_Metin Parçası_.
---

Hikaye-i Veli

80'lerin sonuna doğru 2. ayın 24 ünde geldim dünyaya. Soğuk bir kış günüydü Afyon için. O zamanlar daha 'Karahisar' eklenmemişti sonuna, insanların Afyon deyince aklına kötü çağrışımlar yapmadığı zamanlardı. Dedemin ismini vermişler bana - babam çok severmiş babasını - e biraz da adetten olsa gerek. Bembeyaz ve uysal bir çocukmuşum (annemin yalancısıyım), sürekli sessizlik halinde geçmiş çocukluğum. Çocukluğumdan bahseden kimse aksiliğimi anlatmadı daha.

---

_Bir veri kümesindeki kayıtlar_.
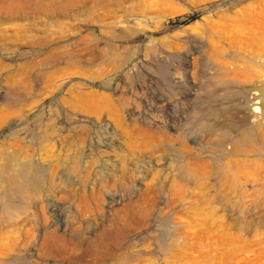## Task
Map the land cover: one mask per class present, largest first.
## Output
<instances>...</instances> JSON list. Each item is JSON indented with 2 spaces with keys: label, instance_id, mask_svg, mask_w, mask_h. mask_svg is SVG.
<instances>
[{
  "label": "rangeland",
  "instance_id": "rangeland-1",
  "mask_svg": "<svg viewBox=\"0 0 264 264\" xmlns=\"http://www.w3.org/2000/svg\"><path fill=\"white\" fill-rule=\"evenodd\" d=\"M239 12L264 0H0V264H264Z\"/></svg>",
  "mask_w": 264,
  "mask_h": 264
},
{
  "label": "bare ground",
  "instance_id": "bare-ground-1",
  "mask_svg": "<svg viewBox=\"0 0 264 264\" xmlns=\"http://www.w3.org/2000/svg\"><path fill=\"white\" fill-rule=\"evenodd\" d=\"M240 13V12H239ZM229 16V15H228ZM234 16V15H233ZM228 20L231 21L232 23L234 22V26H230L232 28H241V29H251V30H255V31H259V33H248V36H247V39L249 42H255L257 43V50L252 54V55H247L245 58H251V59H263L264 60V12H245V13H240L238 15H235L234 17H231L229 16L228 17ZM229 25V24H228ZM227 26V25H226ZM231 28V29H232ZM228 29V28H226ZM224 35V34H223ZM226 35V33H225ZM222 38V35L220 36ZM224 40V39H223ZM228 40H229V37H228ZM230 41V40H229ZM235 45V44H233ZM220 45H218L216 47H213L214 48V52L216 54H222V52L224 51V49H221L219 48ZM227 46V45H226ZM224 47V46H223ZM237 47V46H236ZM232 48V47H231ZM230 48V49H231ZM236 49V48H235ZM230 53V52H229ZM227 53V55L229 54ZM256 53H258V55L260 57H257V56H254ZM243 62H246V64L249 63V60L248 59H245L243 60ZM223 65L225 66H231L230 62L228 60H225L222 62ZM221 64V65H222ZM233 65V64H232ZM254 95H257V93H253ZM251 101L253 102V104H255V97H252L251 96ZM257 107V106H256ZM260 108V107H259ZM255 111V109H251L250 110L248 109L247 111V114L249 113V111ZM222 118L225 120L227 117H225V114L222 115ZM264 119V117H263ZM244 136H245V143L248 144L249 146L250 145H253L254 143H257L256 141H258V139H260L261 141L264 142V125L259 127V129L257 131H255V133L253 134L251 129H248L244 132ZM212 134H209L207 135V139H211L212 138ZM226 140H231V141H235L234 138H230V137H226ZM237 140V139H236ZM235 146H237V143L235 141ZM257 164V163H256ZM26 165V164H25ZM253 166V169L254 165H251ZM250 166V167H251ZM31 167V165H26V168H29ZM257 167H260L257 165ZM24 168V167H23ZM25 168V169H26ZM252 169V170H253ZM256 170L259 169V168H255ZM223 172V171H222ZM228 172H231V171H228ZM256 172V171H255ZM261 172V171H260ZM23 173V172H22ZM26 173V172H25ZM32 173V172H31ZM24 175V174H23ZM26 175V174H25ZM18 177V176H17ZM23 177V176H22ZM23 179V178H22ZM12 181V180H10ZM20 181V180H19ZM17 179L15 180V183L17 184L16 186L19 188H24V184H21ZM26 181V180H25ZM34 181V180H33ZM31 184V182H30ZM33 184V183H32ZM35 184V183H34ZM26 185V184H25Z\"/></svg>",
  "mask_w": 264,
  "mask_h": 264
}]
</instances>
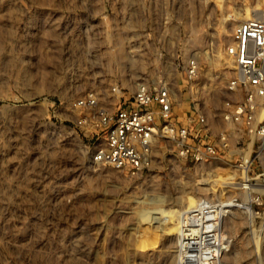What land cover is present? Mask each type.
<instances>
[{"label": "rangeland", "instance_id": "rangeland-1", "mask_svg": "<svg viewBox=\"0 0 264 264\" xmlns=\"http://www.w3.org/2000/svg\"><path fill=\"white\" fill-rule=\"evenodd\" d=\"M263 10L264 0H0V264H178L181 214L196 200L248 201L232 187L213 194L226 164L160 146L136 177L90 165L71 104L105 73L107 46L131 40L149 57L154 41L174 46L175 63L201 55L215 93L234 28ZM251 217L239 208L225 220L234 242L222 264H264V211Z\"/></svg>", "mask_w": 264, "mask_h": 264}, {"label": "built area", "instance_id": "built-area-1", "mask_svg": "<svg viewBox=\"0 0 264 264\" xmlns=\"http://www.w3.org/2000/svg\"><path fill=\"white\" fill-rule=\"evenodd\" d=\"M231 37L230 75L215 93L209 81L219 76L205 70L210 61L201 55L175 63L174 46L154 41L149 57L131 40L107 46L105 73L71 104L90 165L136 177L153 166L160 146L195 165L226 164L213 194L232 187L249 196L196 200L181 216L178 264H222L234 242L223 227L229 211L246 209L253 225L264 211V10Z\"/></svg>", "mask_w": 264, "mask_h": 264}, {"label": "bare ground", "instance_id": "bare-ground-1", "mask_svg": "<svg viewBox=\"0 0 264 264\" xmlns=\"http://www.w3.org/2000/svg\"><path fill=\"white\" fill-rule=\"evenodd\" d=\"M254 18H255V17H254ZM234 210H236V209H234ZM232 211H233V210H230V211H229V214H228L227 218L229 217V215L231 214ZM186 212H188V210H187ZM186 212L182 213L181 215L183 216V214H185ZM227 218H225V220H226ZM225 220H224V222H225ZM231 223H233V222H231ZM223 225H224V223H223ZM179 230H180V229H178V231H179ZM235 261H236V260H235Z\"/></svg>", "mask_w": 264, "mask_h": 264}]
</instances>
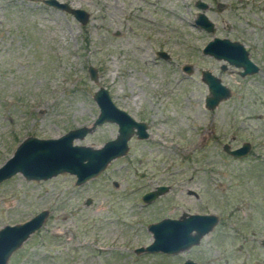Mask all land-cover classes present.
<instances>
[{
	"label": "rangeland",
	"instance_id": "1",
	"mask_svg": "<svg viewBox=\"0 0 264 264\" xmlns=\"http://www.w3.org/2000/svg\"><path fill=\"white\" fill-rule=\"evenodd\" d=\"M57 1L83 9L88 20L42 0H0V164L26 136L54 138L90 125L99 86L148 125V136H131L124 155L81 184L66 172L0 182V227L47 211L6 264H264V65L239 76L201 52L218 36L263 56L264 0H201L203 9L198 0ZM199 11L213 32L195 25ZM204 69L230 90L212 109L204 107ZM116 128L104 122L75 143L99 146ZM244 140L251 144L244 156L222 148ZM158 184L168 190L142 204L141 193ZM182 212L218 220L175 254L134 252L152 240L148 223Z\"/></svg>",
	"mask_w": 264,
	"mask_h": 264
},
{
	"label": "water",
	"instance_id": "2",
	"mask_svg": "<svg viewBox=\"0 0 264 264\" xmlns=\"http://www.w3.org/2000/svg\"><path fill=\"white\" fill-rule=\"evenodd\" d=\"M42 2L69 12L81 24L88 20V13L83 9L70 7L57 0H42ZM196 6L203 9L206 3L198 0ZM194 23L206 31H214L213 22L202 11L197 12ZM202 52L222 59L229 65L241 67L242 70L239 72L241 75L256 70V66L247 58L242 43L236 40L213 36L203 46ZM157 54L164 58L168 57L164 51H157ZM224 67L225 65L222 64L221 68ZM184 69L188 71L190 66L185 65ZM87 71L89 78L96 80L94 67L88 65ZM201 80L207 87V94L204 97V107L207 109L214 108L230 95L229 88L210 71L202 70ZM92 98L98 107V113L90 125L68 129L54 138L26 136L16 145L12 154L0 164V182L16 173H20L25 180H40L66 172L75 176V184H81L99 174L112 159L124 155L128 148L127 142L132 135L137 138L147 137L146 123L134 119L125 110L117 107L103 86H99L93 92ZM104 122L116 124V134L113 138L96 147L75 143V140L82 139ZM222 148L233 157H241L247 154L249 144L244 142L235 148H229L224 144ZM165 189L164 185L156 186L146 192L142 200L150 201ZM46 215L47 211L41 210L21 223L4 224L0 227V264L7 263L11 253L42 224ZM217 220L218 217L212 213L188 212H182L178 218H161L147 225L152 236L151 242L146 246L135 248L134 252L175 254L196 245ZM260 242L264 246V238ZM183 264L196 263L188 258Z\"/></svg>",
	"mask_w": 264,
	"mask_h": 264
},
{
	"label": "flooded vegetation",
	"instance_id": "3",
	"mask_svg": "<svg viewBox=\"0 0 264 264\" xmlns=\"http://www.w3.org/2000/svg\"><path fill=\"white\" fill-rule=\"evenodd\" d=\"M201 1V0H200ZM197 2V1H196ZM202 2H204V1H202ZM221 6V4H219V3H217L216 4V7L218 8V7H220ZM214 24V23H213ZM196 25V24H195ZM197 26V25H196ZM198 27V26H197ZM198 28H200V29H203V28H201V27H198ZM214 29H215V25H214ZM213 37V36H212ZM211 37V38H212ZM218 37V36H217ZM220 38H227V37H220ZM229 40H231V41H238V42H240V43H242V45H243V47H244V50H246V56H247V58L254 64V66H256V70L253 72V73H250V74H244V75H241L239 72L242 70V68L241 67H235V66H233V65H230V66H233V67H235V71L237 72V74L239 75V76H251V75H253V74H255L256 72H259L260 71V67H261V65H264V55L263 56H259V57H257V53H256V50H257V48L256 47H253L251 44H248V45H246V44H244L243 43V41H240V40H238V39H230V38H228ZM207 43V42H206ZM205 43V44H206ZM204 44V45H205ZM203 45V46H204ZM203 48V47H202ZM202 48H201V52H202ZM203 53V52H202ZM203 54H207V55H209V56H212V55H210V54H208V53H203ZM212 57H214V56H212ZM215 58V57H214ZM217 59V58H216ZM224 61V60H223ZM223 64L225 65V67L227 66V65H229L226 61L225 62H223ZM227 64V65H226ZM225 67L224 68H221V69H225ZM264 67V66H263ZM202 71V70H201ZM212 74V73H211ZM214 75V74H213ZM200 77H201V72H200ZM140 121V120H139ZM147 125V124H146ZM147 129H148V125H147ZM147 129H146V131H147ZM132 136H135V135H132ZM147 136H148V131H147ZM136 137V136H135ZM244 142H248V144H249V149H250V146H251V144H250V142L249 141H247V140H244V141H242V142H240L238 145H235L234 147H231L230 146V144H228V143H225V144H227L228 145V147L230 148H235V147H238V146H240V145H242ZM224 145V144H223ZM222 145V146H223ZM112 185L113 186H116L117 185V183L115 182V181H113L112 182ZM161 185H164V186H166V189L163 191V192H165L166 190H168V185L167 184H158V185H155V186H152L151 188H149V189H147V190H145V191H143L142 193H141V195H140V200L142 201V204H146L147 202H149V201H147V202H145V201H143L142 200V196L146 193V192H148V191H150V190H153L156 186H161ZM162 192V193H163ZM161 193V194H162ZM159 196V195H158ZM157 196V197H158ZM157 197H155V198H157ZM154 198V199H155ZM154 199H152V200H154ZM151 200V201H152ZM182 214V213H181ZM180 214V215H181ZM179 215V216H180ZM179 216H177V217H168V218H178ZM162 218H164V217H162ZM161 219V218H160ZM149 224V223H148ZM147 224V225H148ZM186 259H188V258H185L184 260H183V262L186 260ZM183 262H182V264H183Z\"/></svg>",
	"mask_w": 264,
	"mask_h": 264
}]
</instances>
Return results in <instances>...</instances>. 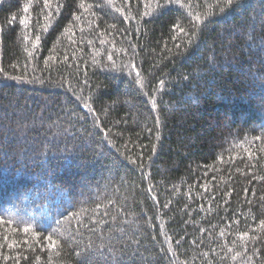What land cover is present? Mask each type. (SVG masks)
<instances>
[{"label": "trees", "instance_id": "1", "mask_svg": "<svg viewBox=\"0 0 264 264\" xmlns=\"http://www.w3.org/2000/svg\"><path fill=\"white\" fill-rule=\"evenodd\" d=\"M0 264H264V0H0Z\"/></svg>", "mask_w": 264, "mask_h": 264}, {"label": "snow or ice", "instance_id": "2", "mask_svg": "<svg viewBox=\"0 0 264 264\" xmlns=\"http://www.w3.org/2000/svg\"><path fill=\"white\" fill-rule=\"evenodd\" d=\"M228 3H231V0H228ZM24 11H27V8H25ZM25 231H27V229ZM48 239L52 240L51 237H48ZM52 243H53V245H55L56 242L53 240Z\"/></svg>", "mask_w": 264, "mask_h": 264}]
</instances>
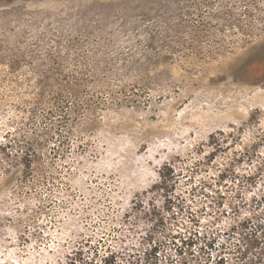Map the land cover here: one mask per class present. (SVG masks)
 Here are the masks:
<instances>
[{
  "label": "rangeland",
  "instance_id": "rangeland-1",
  "mask_svg": "<svg viewBox=\"0 0 264 264\" xmlns=\"http://www.w3.org/2000/svg\"><path fill=\"white\" fill-rule=\"evenodd\" d=\"M263 158L264 0H0V264H264Z\"/></svg>",
  "mask_w": 264,
  "mask_h": 264
},
{
  "label": "trees",
  "instance_id": "trees-1",
  "mask_svg": "<svg viewBox=\"0 0 264 264\" xmlns=\"http://www.w3.org/2000/svg\"><path fill=\"white\" fill-rule=\"evenodd\" d=\"M264 164V158H263V162ZM170 168L167 170L169 171ZM169 174V172L165 173L164 176L161 178V180L158 182L159 184L157 185V188L159 190H161L162 192H168V179H167V175ZM247 179H253L252 176L248 175ZM206 249L212 248L214 246V241L213 239H208L207 243L204 245ZM223 262V257L217 256L216 258V263L217 264H221Z\"/></svg>",
  "mask_w": 264,
  "mask_h": 264
}]
</instances>
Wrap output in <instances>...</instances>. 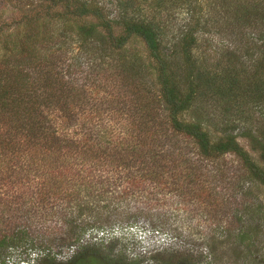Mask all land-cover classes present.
<instances>
[{
  "label": "trees",
  "instance_id": "trees-1",
  "mask_svg": "<svg viewBox=\"0 0 264 264\" xmlns=\"http://www.w3.org/2000/svg\"><path fill=\"white\" fill-rule=\"evenodd\" d=\"M202 1L110 0L116 12L110 18L95 0H45L43 14L24 13L0 25L7 53L0 60V261L31 237L30 244L47 250L32 264H144L103 246H83L60 262L48 246L71 248L86 229L136 217L103 215L95 202L119 186L128 196L145 184L158 186L166 175L179 180V171L165 169L187 165V151L209 162L233 155L248 180L264 187V126L258 136L242 134L262 165L235 133L238 122L251 121L249 108L264 105V0ZM178 10L187 21L173 35L169 14ZM55 19L73 27L54 35ZM213 28L234 44L215 60L200 52V36ZM70 33L92 68L66 57L61 42ZM134 41L143 45L145 57L128 53ZM104 172L115 178L98 176ZM184 177L198 180L190 168ZM50 219L57 226L33 229L36 220ZM256 235L255 228L235 234L232 251L240 256L230 264H264V255L249 251ZM197 258L186 244H177L150 261L196 264Z\"/></svg>",
  "mask_w": 264,
  "mask_h": 264
},
{
  "label": "rangeland",
  "instance_id": "rangeland-1",
  "mask_svg": "<svg viewBox=\"0 0 264 264\" xmlns=\"http://www.w3.org/2000/svg\"><path fill=\"white\" fill-rule=\"evenodd\" d=\"M95 1L103 7L107 17L108 15L110 18L114 17L116 12L110 0ZM202 3L206 4L207 0H203ZM45 4V0H0V25L11 19L20 18L24 13L33 14L38 11L41 15L46 8ZM205 10L204 5L203 11ZM168 13H163L162 17L166 18ZM169 15L172 16L170 28L174 31L172 33L174 35L186 23L187 17L179 10ZM71 27L73 25L70 21V29ZM50 28L54 35L58 34L65 28V20H53ZM5 34L8 35L7 32ZM67 35L70 37L61 42L66 57L73 59L74 65L84 70L92 68L94 63L80 49L76 37L71 33ZM200 44L202 45L200 52L205 53L212 60H215V54L223 55L232 49L231 45H234L227 33L215 28L210 33L200 36ZM2 45L3 42L0 43V60L7 56ZM127 48L128 53L137 51L141 57L146 55L140 42L134 41L128 44ZM207 110L211 112L210 107ZM248 110L251 113V121L238 122L235 131L237 142L256 164L262 165L259 152L252 149L251 142L242 134L251 131L253 136H258V129L264 126V105L253 106ZM184 118L187 119V116ZM209 132L213 138L217 137L213 127L209 128ZM187 150L189 149L186 147ZM187 155V165L165 169L168 172L179 171L178 173L181 174L179 180H177L179 175L174 177H170L171 174L166 175L158 186L145 184L139 190H130L128 196L121 195L122 188L118 183L117 189L112 188L113 190L108 191V199L95 202L98 209L103 207L100 210L103 215L108 211H115L136 213V217L128 220L115 219L103 228L86 229L79 236L78 242L71 243L72 246L74 245L71 248L53 242L48 246L51 255L56 257L57 261L65 262L83 246H103L106 250L113 247V255L122 254L123 257L132 260L145 259L144 264H153L150 258L156 252L175 247L177 244H186L197 254L196 264H230L234 257L240 256V252L232 251L236 240L235 234L239 230L255 228L257 235L251 236L250 239L255 245L249 251L252 257H262L264 255V187L257 181L248 180L240 161L233 155H225L213 162L196 159L192 151L190 153L187 151ZM189 168L196 172L198 179L196 182H190L184 177V171ZM98 176L108 177L110 182L115 178L107 172ZM92 200L94 201V198L82 199L93 202ZM54 222L55 219H50L48 223H40L36 220L33 229L43 230L44 225L53 228L57 226ZM30 241L31 237L27 244L9 249L7 257L0 261V264H32L36 255L42 257L47 253V250H42L40 244L33 246ZM207 246L216 249V254L209 255L206 252ZM44 247L47 249V246Z\"/></svg>",
  "mask_w": 264,
  "mask_h": 264
},
{
  "label": "built area",
  "instance_id": "built-area-1",
  "mask_svg": "<svg viewBox=\"0 0 264 264\" xmlns=\"http://www.w3.org/2000/svg\"><path fill=\"white\" fill-rule=\"evenodd\" d=\"M7 261V260H6ZM9 262V261H8ZM9 264H11V263H9Z\"/></svg>",
  "mask_w": 264,
  "mask_h": 264
}]
</instances>
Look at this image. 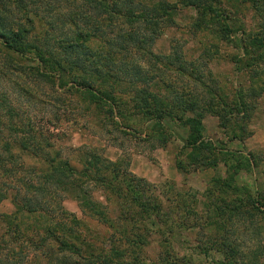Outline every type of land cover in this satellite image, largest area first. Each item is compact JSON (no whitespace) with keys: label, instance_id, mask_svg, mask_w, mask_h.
Wrapping results in <instances>:
<instances>
[{"label":"trees","instance_id":"1","mask_svg":"<svg viewBox=\"0 0 264 264\" xmlns=\"http://www.w3.org/2000/svg\"><path fill=\"white\" fill-rule=\"evenodd\" d=\"M185 10L192 11L190 33L209 36L218 52L220 44L234 49L231 62L248 76L247 87L225 95L205 81L207 61L155 52ZM206 52L211 61L214 54ZM160 67L191 78L204 93L179 92V77L173 80ZM4 78L12 80L13 90L2 86ZM69 96L85 103L90 122L102 131L125 126L160 147L175 141L170 124L185 127L180 151H187L186 160L177 161L182 172L216 169L220 155L232 159L221 158L226 174L218 173L207 187L204 221L190 219L200 221L195 197L192 205L166 208L156 185L126 168L123 159L86 149L77 170L51 141L55 118L37 121L14 102L44 103L48 97L64 105ZM262 96L264 0H0V205L9 196L13 204L9 214L0 212V264H201L204 258L208 264H240L231 225L264 220V185L243 186L236 177L254 171L264 151L219 147L205 137L204 119L218 117L229 140L243 142ZM141 123L145 128L137 127ZM98 189L107 206L114 204L115 219L93 199ZM67 198L119 240L100 239L99 245L87 238L80 217L65 207ZM199 228L211 233L181 255L177 240L192 243L186 236ZM154 242L159 252L151 258L147 251Z\"/></svg>","mask_w":264,"mask_h":264},{"label":"rangeland","instance_id":"2","mask_svg":"<svg viewBox=\"0 0 264 264\" xmlns=\"http://www.w3.org/2000/svg\"><path fill=\"white\" fill-rule=\"evenodd\" d=\"M191 14V10H185L180 17L176 18L179 25L166 29V32L154 45L155 52L161 54L174 52L175 54L172 53L173 57L178 53L188 60H196L197 64L207 61L208 65H206L204 71L206 74L205 81L209 85L211 84L213 88L218 86V89H221V92L225 95H232L238 87H247L250 84L248 76L242 73L238 74L231 62L230 56L234 53V49L231 46L220 44L218 52L217 48L214 47V41L209 36L190 33L188 25ZM207 48H210L214 54L211 61L207 58ZM25 64L31 67L34 66V63L31 62H25ZM160 70L168 75L171 74L173 80L179 77L180 81L175 83L179 92L184 91L186 93L192 89V92L204 93L202 86L196 85L191 78L170 72V69H166V67H160ZM207 72L212 73L211 78ZM11 81L4 78L1 81L2 86L10 91L13 90ZM15 100L14 102L18 107L28 109V112L33 114L37 121L46 122L49 118H55L54 122L57 123H53L55 125L51 127V131L54 132L55 136L51 138V141L57 149L61 150L64 157L67 156L71 159L77 170L81 171L83 169L80 159H84L83 152L86 149L96 151L112 161L123 159L126 168H129L135 175L146 179L149 183L156 185L155 192L159 194L166 208L173 207V205L178 206L181 203L192 205L194 204L193 197H195V202H197L195 211L199 213L197 216H199L200 221H196L194 217H190V219L195 222L204 221L201 220L200 216H203L201 210H204L207 201V187L218 173L226 174L227 164L221 158L229 160V157H221L220 155V162L216 169L194 170L189 173L178 170L177 161L182 160L185 162L186 160L187 151H180L184 139L187 137L185 127L170 124L169 126L175 132V141L169 143L166 147H160L135 137V132L133 133V130L125 126L115 127L114 124H110L108 129L102 131L96 122H90L89 112L84 110L85 103H80L76 96H69L64 105L53 103L48 97H45L46 101L44 103L31 100L29 104L28 99H16V97ZM204 123L206 126L205 137L214 141L219 147L243 152L250 151L256 154H262L264 151V96L258 100V107L254 111L249 125V130L252 133L243 142L239 140L230 141L228 134L220 127V120L216 116L207 114ZM149 125L151 126V124ZM137 127L140 129L145 128L142 123ZM142 136L144 138L145 134ZM230 160L233 162L232 159ZM259 163L254 171H240L236 177L240 185L250 187H255L256 184L259 187L264 185V160L259 161ZM93 199L102 202L103 208H105L109 217L115 219L114 204L109 203L107 206L103 189L96 190L93 193ZM64 205L69 212L80 217L83 225L82 229L85 230L84 235L87 238L95 240L99 245L100 239L117 238L119 240L117 234L113 233L105 224L99 222L96 216L89 213L83 214L75 200L67 198ZM12 210L13 204L11 196H9L0 205V212L9 214ZM231 228L233 232H231L229 239L233 241L235 249L237 248V258L240 264H253L259 261L264 264V257L259 255L262 253L260 251L263 250L262 247L264 246V220L258 216L255 220L234 221ZM201 231L203 232L201 233ZM204 232L206 234L211 233L207 228L203 230L199 228L194 232H190L186 236L192 240L190 244L184 242L183 239L177 240L179 243L177 249L180 254L191 253L193 249L190 246L196 244V238L206 239L203 235ZM157 236V234H154V238L157 239ZM147 252L151 258L157 255L159 248L156 242ZM201 264H208V261L204 258Z\"/></svg>","mask_w":264,"mask_h":264}]
</instances>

---

_Çözülecek Sorular_.
(a) Aşağıdaki ifadelerin metin parçasıyla uyuşup uyuşmadığını belirtin ve her yanıtı metindeki belirleyici sözcükleri aynen alıntılayarak destekleyin: (i) Anlatıcı bir yaz gününde dünyaya gelmiştir. (ii) Anlatıcıya dedesinin adı verilmiştir. (iii) Anlatıcının çocukluğu gürültü içinde geçmiştir.
(b) Metin parçasına göre anlatıcının doğduğu dönemde Afyon adının sonuna henüz hangi sözcük eklenmemişti?
(c) Metin parçasındaki anlatıyı, son cümlesinden sonrasını birkaç cümleyle yazarak devam ettirin.

_Cevap Anahtarı_.
(a)
(i) Hayır: "Soğuk bir kış günüydü Afyon için."
(ii) Evet: "Dedemin ismini vermişler bana"
(iii) Hayır: "sürekli sessizlik halinde geçmiş çocukluğum."

(b) "Karahisar" sözcüğü.

(c)
Hayatımın ilk 5 yılını pek çok hatırlamam ama anlatılanlar doğrultusunda; ben doğduktan sonra Antalya'ya taşınmış bizimkiler, kız kardeşimle aramızda 20 ay kadar bir süre var -sanırım çok yalnız kamamı istememiş olmalılar- ve bu konuda iyi yapmışlar, çocukluğum kardeşimle geçti sayılır. Yeni bir şehir, her ne kadar eski şehrimi hatırlamasam da, yeni insanlar, yeni zorluklar. Çocukluğumun bu döneminden ailem dışında hatırladığım üç anım var. Komşumuzun çocuğuyla oynadığımız oyunlar, Asım'ın -küçük kardeşim- dünyaya gelişi ve Afyon'a tekrar dönüşümüz, 50 NC ye yüklediğimiz ev eşyaları, kabinde üç çocuklu bir anne, bir baba ve şöförle süren 8 saatlik bir yolculuk. Gerçi şimdi düşündüm de biraz daha zorlasam ufak-tefek bir kaç anı daha hatırlayabilirim. Neyse..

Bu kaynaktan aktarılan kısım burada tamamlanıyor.